Iga Swiatek ‘surprised’ by her US Open success, but feels it’s ‘confirmation that the sky is the limit’

Iga Swiatek celebrations

Winning the US Open has persuaded Iga Swiatek that the “sky is the limit” for her tennis career.

The 21-year-old Pole has a huge lead in the WTA Rankikngs but this was definitive proof that she is the best in the business on hard courts as well as clay.

After a 6-2, 7-6 (7-5) victory over Ons Jabeur at Flushing Meadows that added a first US Open crown to her two French Open successes, Swiatek said: “At the beginning of the season I realised that maybe I can have some good results at WTA events. I also made it to the semi-finals of the Australian Open.

“But I wasn’t sure if I was on the level yet to win actually a Grand Slam, especially at the US Open where the surface is so fast.

“It’s something that I wasn’t expecting for sure. It’s also a confirmation for me that the sky is the limit. I’m proud, also surprised a little bit, just happy that I was able to do that.”

Her second victory at Roland Garros in June was part of a 37-match unbeaten run and it is fitting that, in the tournament where Serena Williams bowed out, Swiatek has become the first woman since the American in 2014 to claim seven titles in a season.

The Pole is a very different character to Williams and has an understated presence on court but possesses an inner belief that has now carried her to straight-set victories in her last 10 finals.

Swiatek was very vocal ahead of the tournament about her dislike for the US Open balls, and she had struggled for form since lifting the trophy in Paris.

She twice had to come from a set down on her way to the final and, after appearing in total control for a set and a half against Jabeur, really had to scrap to make it over the line.
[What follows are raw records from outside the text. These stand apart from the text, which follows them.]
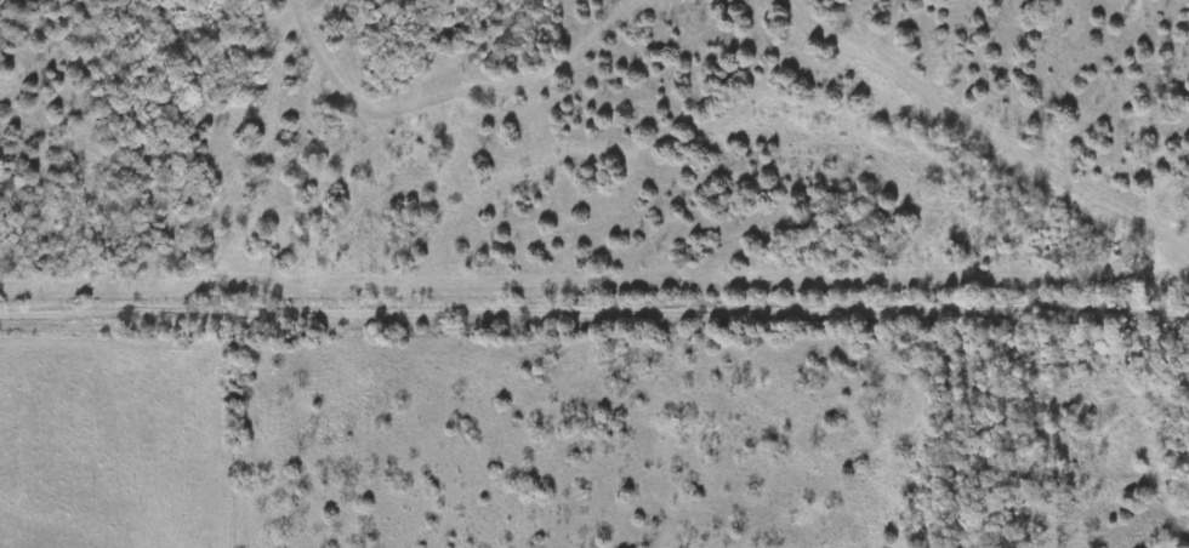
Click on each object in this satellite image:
road: (594, 315)

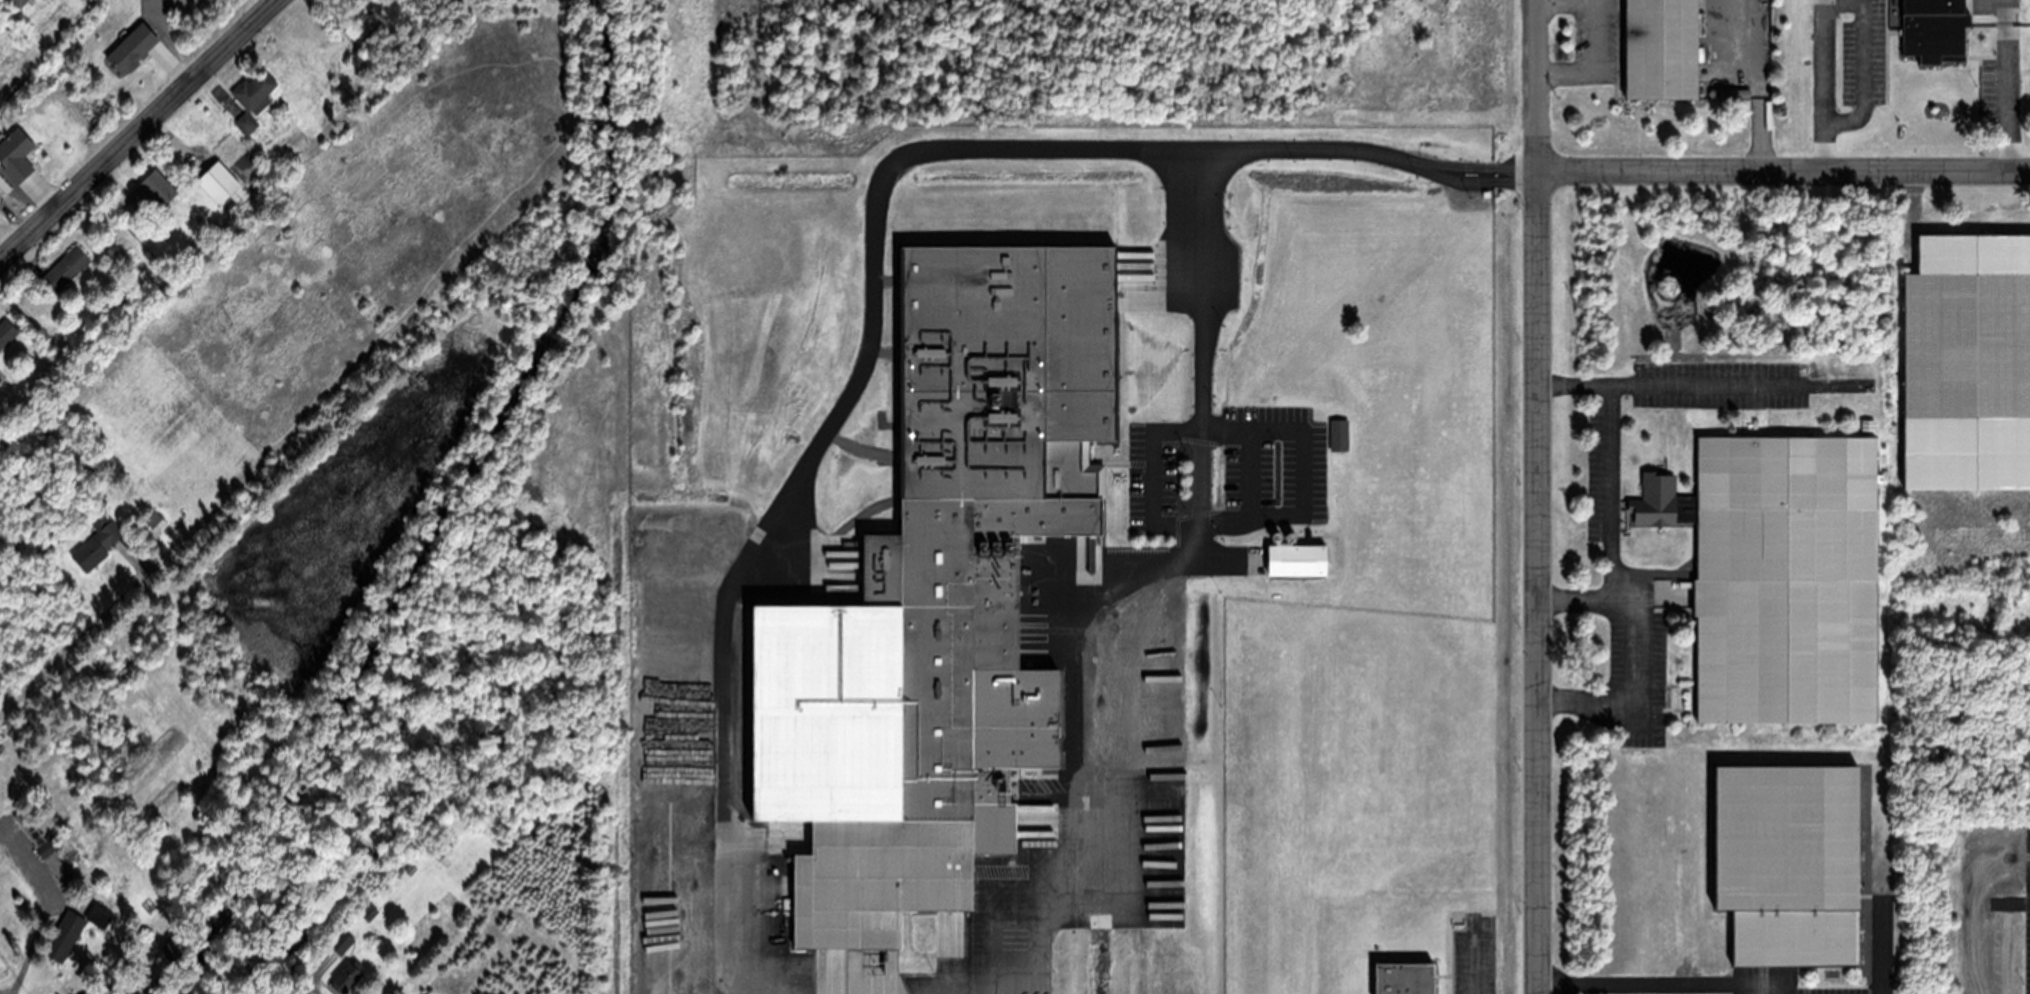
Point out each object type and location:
building: (20, 2)
building: (357, 29)
building: (1934, 29)
building: (131, 47)
building: (1661, 49)
building: (255, 90)
building: (326, 116)
building: (246, 122)
road: (136, 131)
road: (1790, 177)
building: (218, 181)
building: (152, 190)
road: (872, 262)
building: (66, 268)
building: (7, 331)
building: (1966, 344)
building: (1, 377)
building: (1869, 424)
building: (1105, 433)
building: (1337, 434)
road: (1547, 497)
building: (152, 521)
building: (98, 542)
building: (1291, 558)
building: (1780, 575)
road: (84, 642)
building: (962, 710)
building: (681, 738)
building: (834, 762)
building: (46, 845)
building: (439, 845)
building: (415, 860)
building: (1788, 863)
building: (411, 868)
building: (370, 912)
building: (100, 914)
building: (65, 935)
building: (342, 941)
building: (171, 950)
building: (348, 976)
building: (1405, 978)
building: (117, 989)
building: (87, 992)

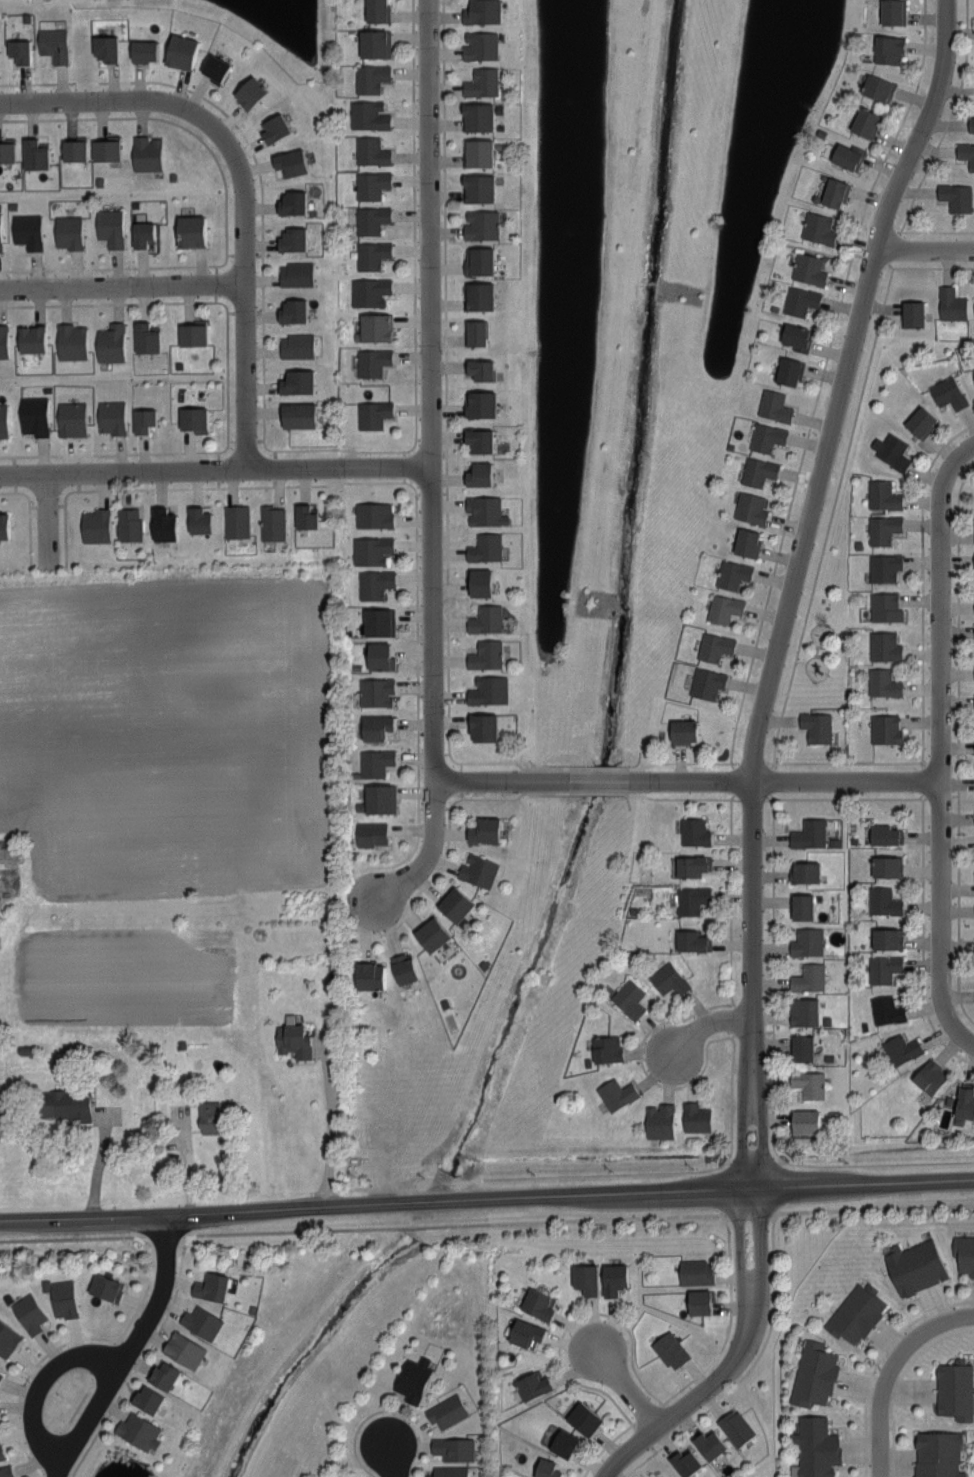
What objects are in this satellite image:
building: (376, 11)
building: (481, 12)
building: (892, 12)
building: (52, 44)
building: (373, 44)
building: (479, 46)
building: (104, 48)
building: (887, 50)
building: (18, 51)
building: (142, 51)
building: (180, 52)
building: (214, 68)
building: (370, 78)
building: (481, 82)
building: (877, 89)
road: (194, 92)
building: (249, 93)
building: (368, 115)
building: (477, 117)
road: (164, 119)
road: (949, 119)
building: (865, 123)
building: (970, 124)
building: (274, 129)
building: (73, 148)
building: (104, 148)
building: (6, 149)
building: (370, 151)
building: (34, 152)
building: (145, 152)
building: (477, 153)
building: (966, 154)
building: (848, 156)
building: (289, 161)
road: (879, 172)
road: (242, 183)
building: (370, 184)
building: (478, 187)
building: (834, 193)
building: (956, 197)
building: (291, 200)
building: (370, 218)
road: (415, 219)
building: (481, 223)
building: (109, 226)
building: (26, 229)
building: (189, 229)
building: (817, 229)
building: (67, 231)
road: (930, 231)
building: (142, 232)
building: (291, 237)
road: (817, 250)
road: (928, 250)
building: (370, 254)
road: (866, 255)
road: (226, 259)
building: (478, 259)
road: (924, 267)
road: (112, 268)
building: (807, 268)
building: (295, 273)
road: (121, 286)
building: (368, 290)
building: (479, 294)
building: (799, 299)
road: (221, 302)
road: (107, 303)
building: (951, 303)
building: (292, 309)
building: (912, 312)
building: (375, 325)
building: (475, 331)
building: (191, 333)
building: (796, 336)
building: (30, 337)
building: (145, 337)
building: (3, 341)
building: (70, 341)
building: (110, 342)
building: (295, 345)
road: (263, 350)
building: (371, 361)
building: (480, 368)
building: (973, 369)
building: (789, 370)
road: (228, 373)
building: (296, 380)
building: (948, 392)
building: (479, 402)
building: (773, 405)
building: (372, 413)
building: (33, 414)
building: (297, 414)
building: (110, 416)
building: (70, 418)
building: (192, 418)
building: (142, 419)
building: (3, 420)
building: (919, 420)
road: (808, 432)
road: (431, 434)
building: (766, 437)
building: (478, 439)
road: (228, 444)
road: (413, 445)
road: (342, 448)
road: (270, 449)
building: (890, 449)
road: (120, 453)
road: (10, 456)
road: (215, 470)
building: (757, 471)
building: (478, 473)
road: (837, 490)
road: (10, 492)
road: (69, 492)
building: (882, 494)
road: (27, 497)
building: (750, 507)
building: (484, 510)
building: (372, 514)
building: (304, 516)
building: (198, 519)
building: (236, 520)
road: (47, 521)
building: (272, 522)
building: (128, 523)
building: (162, 523)
building: (3, 524)
building: (94, 525)
road: (417, 528)
building: (882, 528)
road: (65, 534)
road: (30, 537)
building: (746, 541)
building: (484, 547)
building: (370, 549)
building: (883, 566)
building: (732, 574)
building: (479, 581)
building: (374, 583)
road: (789, 584)
building: (884, 606)
building: (723, 607)
park: (823, 608)
building: (485, 618)
building: (378, 621)
road: (756, 642)
building: (883, 645)
building: (714, 646)
building: (485, 654)
building: (379, 655)
road: (800, 660)
building: (882, 682)
building: (706, 683)
building: (487, 689)
building: (375, 691)
building: (375, 726)
building: (482, 726)
building: (815, 726)
building: (885, 728)
building: (683, 730)
road: (776, 740)
road: (939, 742)
road: (958, 744)
building: (374, 762)
road: (486, 763)
road: (688, 779)
road: (596, 793)
building: (379, 797)
road: (843, 798)
building: (483, 829)
building: (693, 831)
building: (370, 833)
building: (808, 833)
building: (885, 834)
building: (692, 865)
building: (886, 865)
building: (477, 870)
building: (803, 871)
road: (400, 882)
road: (428, 882)
road: (730, 899)
building: (688, 900)
building: (882, 901)
building: (455, 904)
building: (801, 906)
building: (431, 933)
building: (886, 937)
road: (923, 939)
building: (691, 940)
building: (806, 941)
building: (403, 967)
building: (883, 968)
building: (368, 975)
building: (808, 977)
building: (668, 979)
building: (628, 998)
building: (886, 1009)
building: (803, 1011)
road: (709, 1025)
building: (292, 1038)
building: (801, 1047)
building: (606, 1048)
building: (901, 1049)
road: (642, 1064)
road: (774, 1074)
building: (930, 1076)
building: (808, 1083)
building: (616, 1093)
building: (64, 1104)
building: (964, 1104)
building: (208, 1116)
building: (695, 1117)
building: (659, 1121)
building: (805, 1121)
road: (329, 1125)
road: (97, 1163)
road: (671, 1171)
road: (486, 1198)
road: (874, 1208)
road: (714, 1215)
road: (773, 1219)
road: (419, 1225)
road: (71, 1236)
road: (186, 1237)
road: (143, 1238)
building: (965, 1252)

“For sure, (at) Roland Garros I always feel like I have more control and I feel like Philippe Chatrier is kind of my place,” she said. “Here on (Arthur) Ashe, I still need to figure out the atmosphere. I wasn’t sure before the match if this is actually my place.”

Bidding to become the first African and Arab woman to win a Grand Slam title, Jabeur was playing in her second consecutive major final after losing to Elena Rybakina at Wimbledon.

She had been more impressive than Swiatek throughout the fortnight but made a nervous start while the top seed was pin sharp from the first point.

Jabeur was staring at a very heavy loss when Swiatek held break points to make it 4-0 in the second but she could not take them and from there, ruffled by repeated shouts from the crowd, her level dipped while her opponent fought to get back into the match.

Had Jabeur broken to lead 5-4, the contest may well have gone to a decider but Swiatek held on and, after missing a match point at 6-5, took her second in the tie-break.

Swiatek collapsed to the court when Jabeur’s final shot flew long and was in tears as she celebrated with her team before telling the crowd: “It’s New York, it’s so loud, so crazy. I’m so proud that I could handle it mentally.”

A rueful-looking Jabeur praised her opponent, saying: “She deserved to win today. I don’t like her very much right now but it’s okay.”

Later in the press room the 28-year-old added: “She came out really strong and put a lot of pressure on me. That didn’t help. I was trying to get in the match. It was very tough. She was hitting lines a lot of times, kind of annoying from her.

“Second set, again, I had my chances, she had hers. I was just coming back, coming back. I know she didn’t play as good as the first set at certain times, maybe I should have taken my shot.

“I have nothing to regret because I did everything possible. I wish I served a little bit better today. It would have helped me a lot. You know Iga, how she plays in finals. I will keep positive and work on the things that were missing today.”

Inspiring girls and boys from her home country and region is a key motivating factor for Jabeur, and she has no doubt she will have more chances to win her first slam title.

“Definitely Wimbledon was tough,” she said. “This one is going to be tough. It’s part of tennis. And it is me. I struggled to win my first WTA title. It took me time. So I believe this will take me time.

“The most important thing is accepting it, learning from the finals that I lost. But definitely I’m not someone that is going to give up. I am sure I’m going to be in the final again. I will try my best to win it.”